[Provided information]
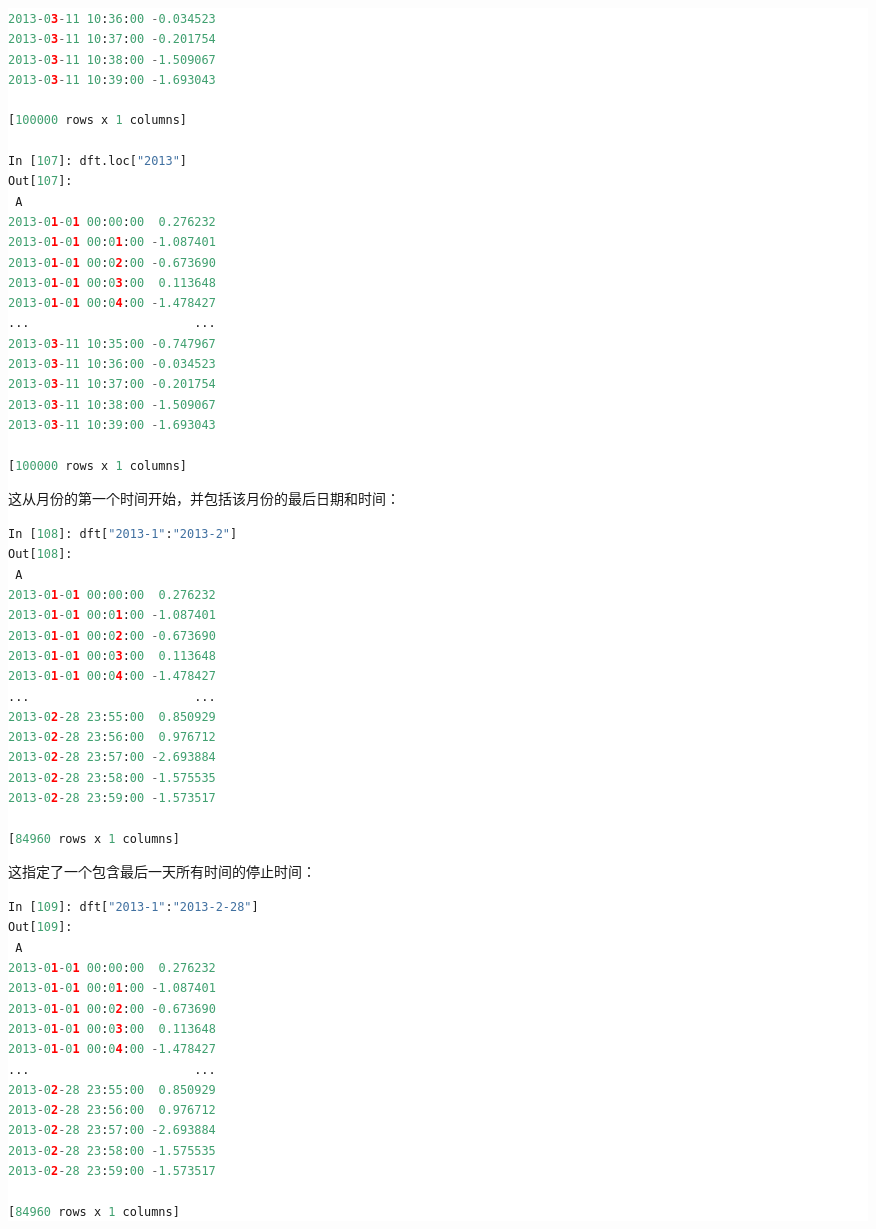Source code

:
 ```py
2013-03-11 10:36:00 -0.034523
2013-03-11 10:37:00 -0.201754
2013-03-11 10:38:00 -1.509067
2013-03-11 10:39:00 -1.693043

[100000 rows x 1 columns]

In [107]: dft.loc["2013"]
Out[107]: 
 A
2013-01-01 00:00:00  0.276232
2013-01-01 00:01:00 -1.087401
2013-01-01 00:02:00 -0.673690
2013-01-01 00:03:00  0.113648
2013-01-01 00:04:00 -1.478427
...                       ...
2013-03-11 10:35:00 -0.747967
2013-03-11 10:36:00 -0.034523
2013-03-11 10:37:00 -0.201754
2013-03-11 10:38:00 -1.509067
2013-03-11 10:39:00 -1.693043

[100000 rows x 1 columns] 
```

这从月份的第一个时间开始，并包括该月份的最后日期和时间：

```py
In [108]: dft["2013-1":"2013-2"]
Out[108]: 
 A
2013-01-01 00:00:00  0.276232
2013-01-01 00:01:00 -1.087401
2013-01-01 00:02:00 -0.673690
2013-01-01 00:03:00  0.113648
2013-01-01 00:04:00 -1.478427
...                       ...
2013-02-28 23:55:00  0.850929
2013-02-28 23:56:00  0.976712
2013-02-28 23:57:00 -2.693884
2013-02-28 23:58:00 -1.575535
2013-02-28 23:59:00 -1.573517

[84960 rows x 1 columns] 
```

这指定了一个包含最后一天所有时间的停止时间：

```py
In [109]: dft["2013-1":"2013-2-28"]
Out[109]: 
 A
2013-01-01 00:00:00  0.276232
2013-01-01 00:01:00 -1.087401
2013-01-01 00:02:00 -0.673690
2013-01-01 00:03:00  0.113648
2013-01-01 00:04:00 -1.478427
...                       ...
2013-02-28 23:55:00  0.850929
2013-02-28 23:56:00  0.976712
2013-02-28 23:57:00 -2.693884
2013-02-28 23:58:00 -1.575535
2013-02-28 23:59:00 -1.573517

[84960 rows x 1 columns] 
```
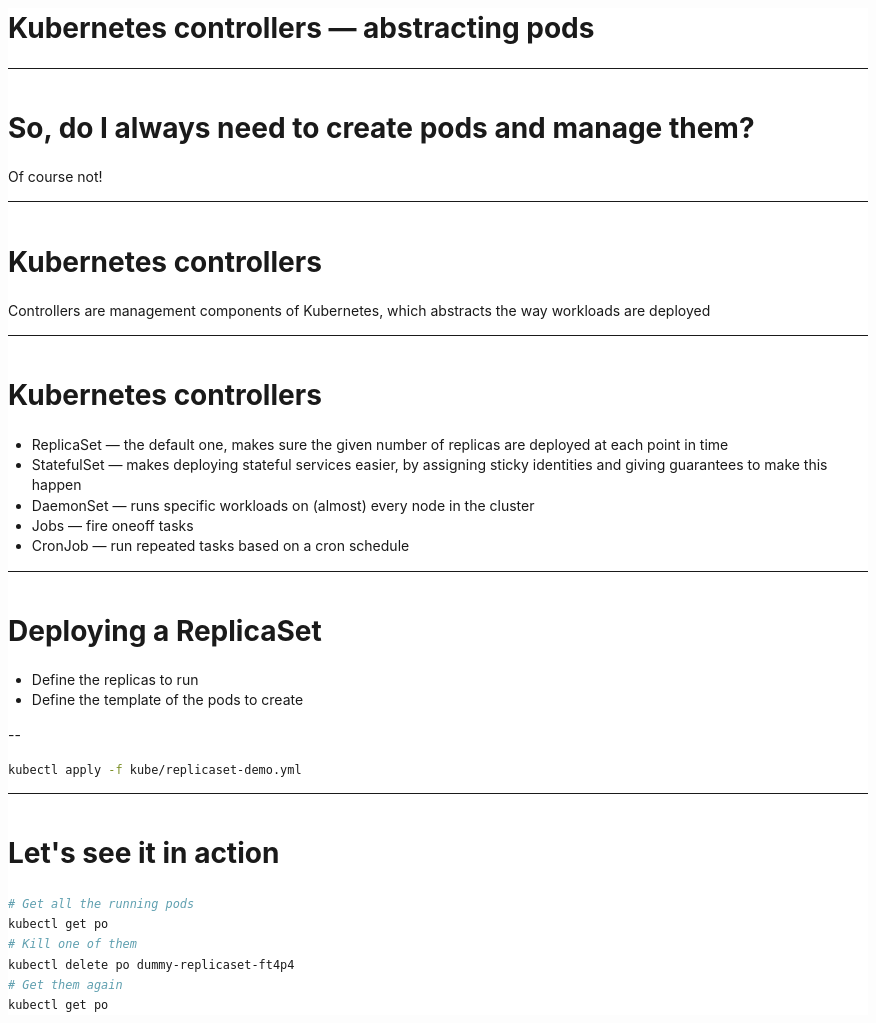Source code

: # Kubernetes controllers — abstracting pods

---

# So, do I always need to create pods and manage them?

Of course not!

---

# Kubernetes controllers

Controllers are management components of Kubernetes, which abstracts the way workloads are deployed

---

# Kubernetes controllers

* ReplicaSet — the default one, makes sure the given number of replicas are deployed at each point in time
* StatefulSet — makes deploying stateful services easier, by assigning sticky identities and giving guarantees to make this happen
* DaemonSet — runs specific workloads on (almost) every node in the cluster
* Jobs — fire oneoff tasks
* CronJob — run repeated tasks based on a cron schedule

---

# Deploying a ReplicaSet

* Define the replicas to run
* Define the template of the pods to create

--

```bash
kubectl apply -f kube/replicaset-demo.yml
```

---

# Let's see it in action

```bash
# Get all the running pods
kubectl get po
# Kill one of them
kubectl delete po dummy-replicaset-ft4p4
# Get them again
kubectl get po
```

[What to produce] Extract from the data every line where "rows" shows up.

[Result of this task]
[100000 rows x 1 columns]
[100000 rows x 1 columns] 
[84960 rows x 1 columns] 
[84960 rows x 1 columns] 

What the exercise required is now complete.